Error Message "No module named .*" Displayed in Training Job Logs

Perform the following operations to locate the fault:

  1. Checking Whether the Dependency Package Is Available
  2. Checking Whether the Dependency Package Path Can Be Detected
  3. Checking Whether the Selected Resource Flavor Is Correct
  4. Summary and Suggestions

Checking Whether the Dependency Package Is Available

If the dependency package is unavailable, use either of the following methods to install it:

In method 1, the dependency package can be downloaded and installed before the training job is started.
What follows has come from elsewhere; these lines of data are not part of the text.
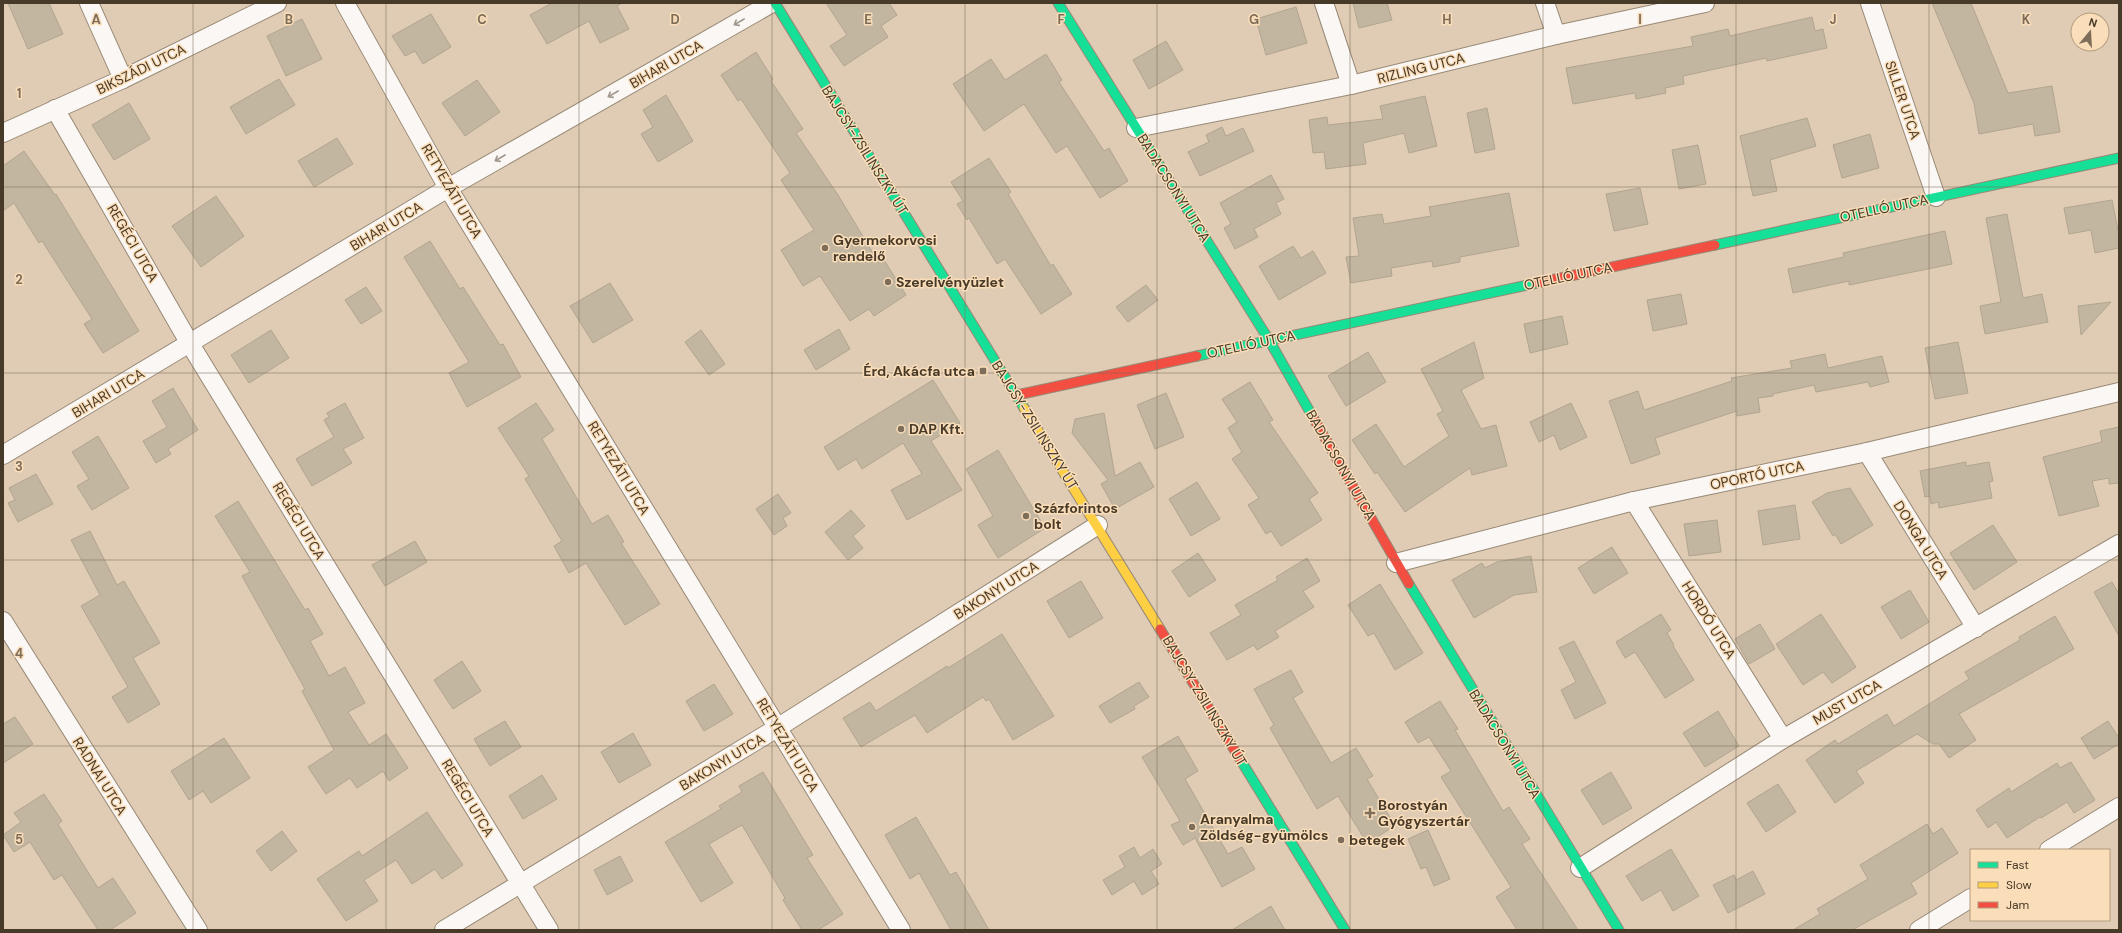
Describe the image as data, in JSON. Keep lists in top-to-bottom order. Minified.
{"streets":{"street":["BIHARI UTCA","RIZLING UTCA","BIKSZÁDI UTCA","SILLER UTCA","BAJCSY-ZSILINSZKY ÚT","BADACSONYI UTCA","RETYEZÁTI UTCA","OTELLÓ UTCA","REGÉCI UTCA","OPORTÓ UTCA","DONGA UTCA","BAKONYI UTCA","HORDÓ UTCA","MUST UTCA","RADNAI UTCA"]},"crossings":[["BIHARI UTCA","BAJCSY-ZSILINSZKY ÚT"],["BIHARI UTCA","RETYEZÁTI UTCA"],["BIHARI UTCA","REGÉCI UTCA"],["RIZLING UTCA","BADACSONYI UTCA"],["BIKSZÁDI UTCA","REGÉCI UTCA"],["SILLER UTCA","OTELLÓ UTCA"],["BAJCSY-ZSILINSZKY ÚT","OTELLÓ UTCA"],["BAJCSY-ZSILINSZKY ÚT","BAKONYI UTCA"],["BADACSONYI UTCA","OTELLÓ UTCA"],["BADACSONYI UTCA","OPORTÓ UTCA"],["BADACSONYI UTCA","MUST UTCA"],["RETYEZÁTI UTCA","BAKONYI UTCA"],["REGÉCI UTCA","BAKONYI UTCA"],["OPORTÓ UTCA","DONGA UTCA"],["OPORTÓ UTCA","HORDÓ UTCA"],["DONGA UTCA","MUST UTCA"],["HORDÓ UTCA","MUST UTCA"]],"one_way":["BIHARI UTCA"],"places":{"other":["Gyermekorvosi rendelő","Szerelvényüzlet","DAP Kft.","Százforintos bolt","Aranyalma Zöldség-gyümölcs","betegek"],"transit":["Érd, Akácfa utca"],"health":["Borostyán Gyógyszertár"]},"legend":["Fast","Slow","Jam"],"north":"top","grid":{"columns":["A","B","C","D","E","F","G","H","I","J","K"],"rows":["1","2","3","4","5"]}}
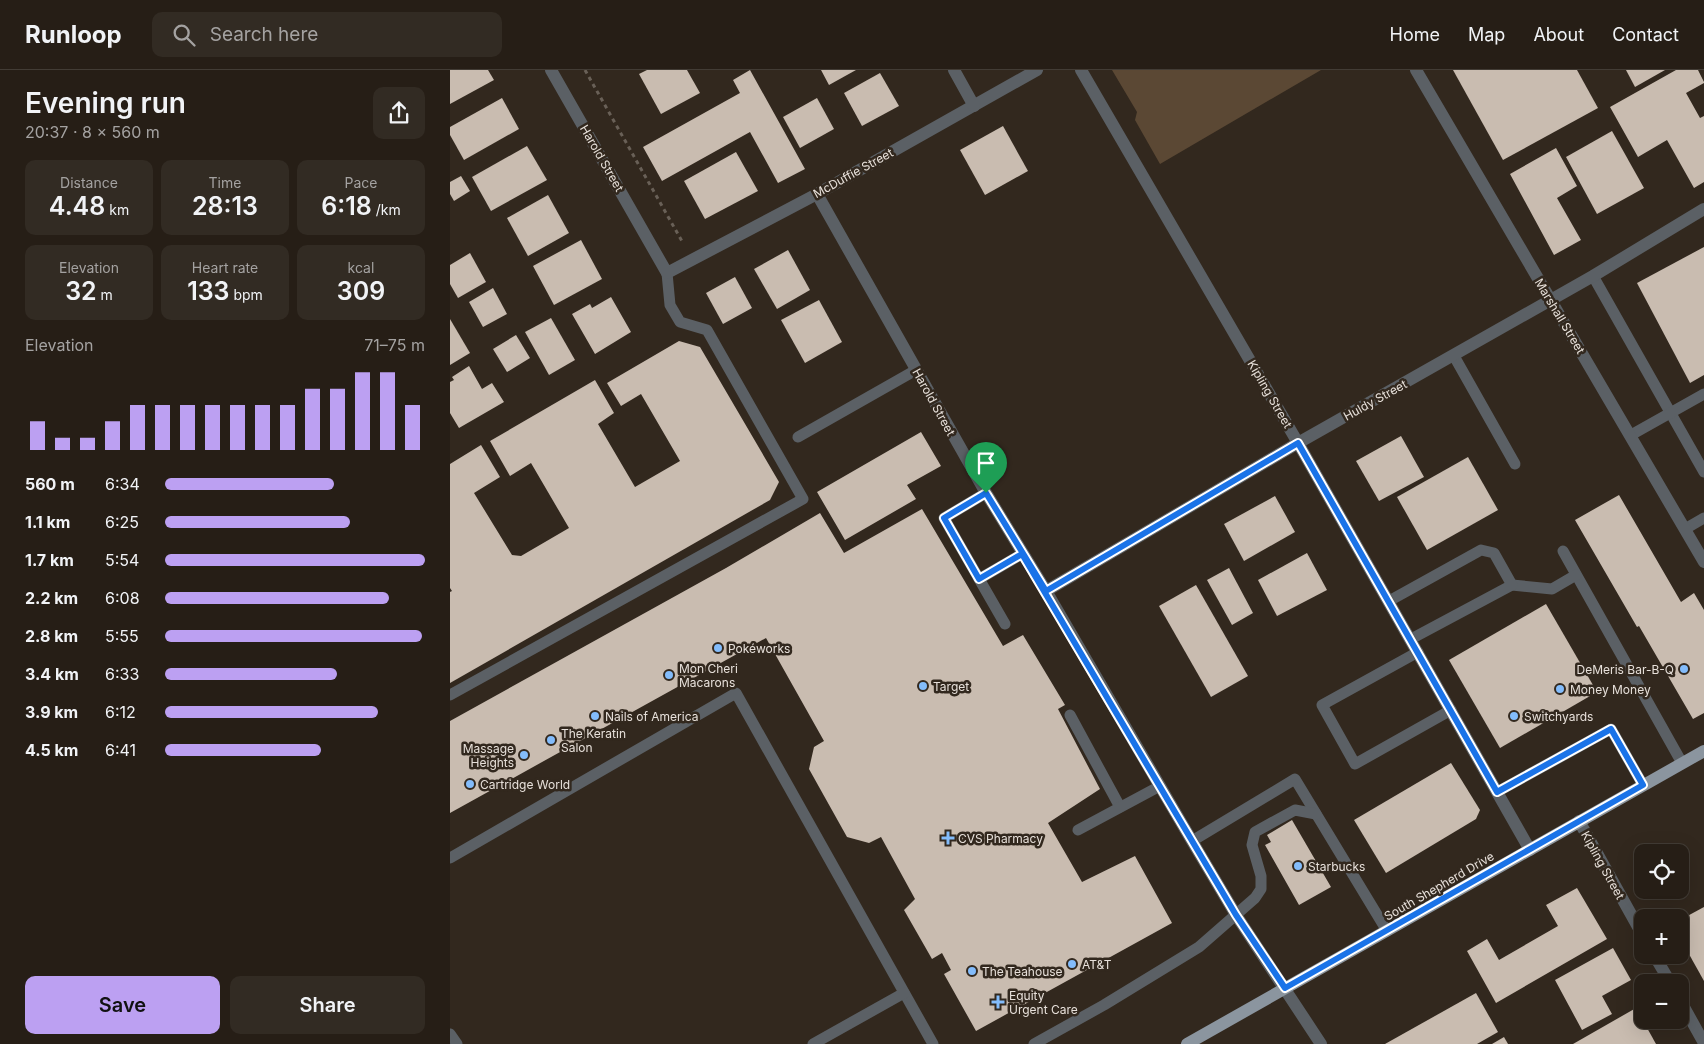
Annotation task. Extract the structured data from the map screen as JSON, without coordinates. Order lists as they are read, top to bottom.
{
  "streets": {
    "main road": ["South Shepherd Drive"],
    "street": [
      "Harold Street",
      "McDuffie Street",
      "Marshall Street",
      "Kipling Street",
      "Huldy Street"
    ]
  },
  "crossings": [
    ["Harold Street", "McDuffie Street"],
    ["Harold Street", "Huldy Street"],
    ["Harold Street", "South Shepherd Drive"],
    ["Marshall Street", "Huldy Street"],
    ["Kipling Street", "Huldy Street"],
    ["Kipling Street", "South Shepherd Drive"]
  ],
  "places": {
    "other": [
      "Pokéworks",
      "DeMeris Bar-B-Q",
      "Mon Cheri Macarons",
      "Target",
      "Money Money",
      "Nails of America",
      "Switchyards",
      "The Keratin Salon",
      "Massage Heights",
      "Cartridge World",
      "Starbucks",
      "AT&T",
      "The Teahouse"
    ],
    "health": ["CVS Pharmacy", "Equity Urgent Care"]
  },
  "page": {
    "header": "Runloop",
    "search": "Search here",
    "nav": [
      "Home",
      "Map",
      "About",
      "Contact"
    ],
    "heading": ["Evening run", "20:37 · 8 × 560 m"],
    "stats": [
      ["Distance", "4.48 km"],
      ["Time", "28:13"],
      ["Pace", "6:18 /km"],
      ["Elevation", "32 m"],
      ["Heart rate", "133 bpm"],
      ["kcal", "309"]
    ],
    "chart": ["Elevation", "71–75 m"],
    "list": [
      {
        "name": "560 m",
        "note": "6:34"
      },
      {
        "name": "1.1 km",
        "note": "6:25"
      },
      {
        "name": "1.7 km",
        "note": "5:54"
      },
      {
        "name": "2.2 km",
        "note": "6:08"
      },
      {
        "name": "2.8 km",
        "note": "5:55"
      },
      {
        "name": "3.4 km",
        "note": "6:33"
      },
      {
        "name": "3.9 km",
        "note": "6:12"
      },
      {
        "name": "4.5 km",
        "note": "6:41"
      }
    ],
    "map_buttons": ["+", "−"],
    "buttons": ["Save", "Share"]
  }
}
In method 2, the dependency package is downloaded and installed during the running of the boot file.

Checking Whether the Dependency Package Path Can Be Detected

Before executing code locally, add project_dir to PYTHONPATH or install project_dir in site-package. ModelArts enables you to add project_dir to sys.path to resolve this issue.

Run from module_dir import module_file to import a package. The code structure is as follows:

project_dir
|- main.py
|- module_dir
|  |- __init__.py
|  |- module_file.py

Checking Whether the Selected Resource Flavor Is Correct

Error message "No module named npu_bridge.npu_init" is displayed for a training job.

from npu_bridge.npu_init import *
ImportError: No module named npu_bridge.npu_init

Check whether the flavor used by the training job supports NPUs. The possible cause is that the job selected a non-NPU flavor, for example, a GPU flavor. As a result, an error occurs when NPUs are used.

Summary and Suggestions

Before creating a training job, use the ModelArts development environment to debug the training code to maximally eliminate errors in code migration.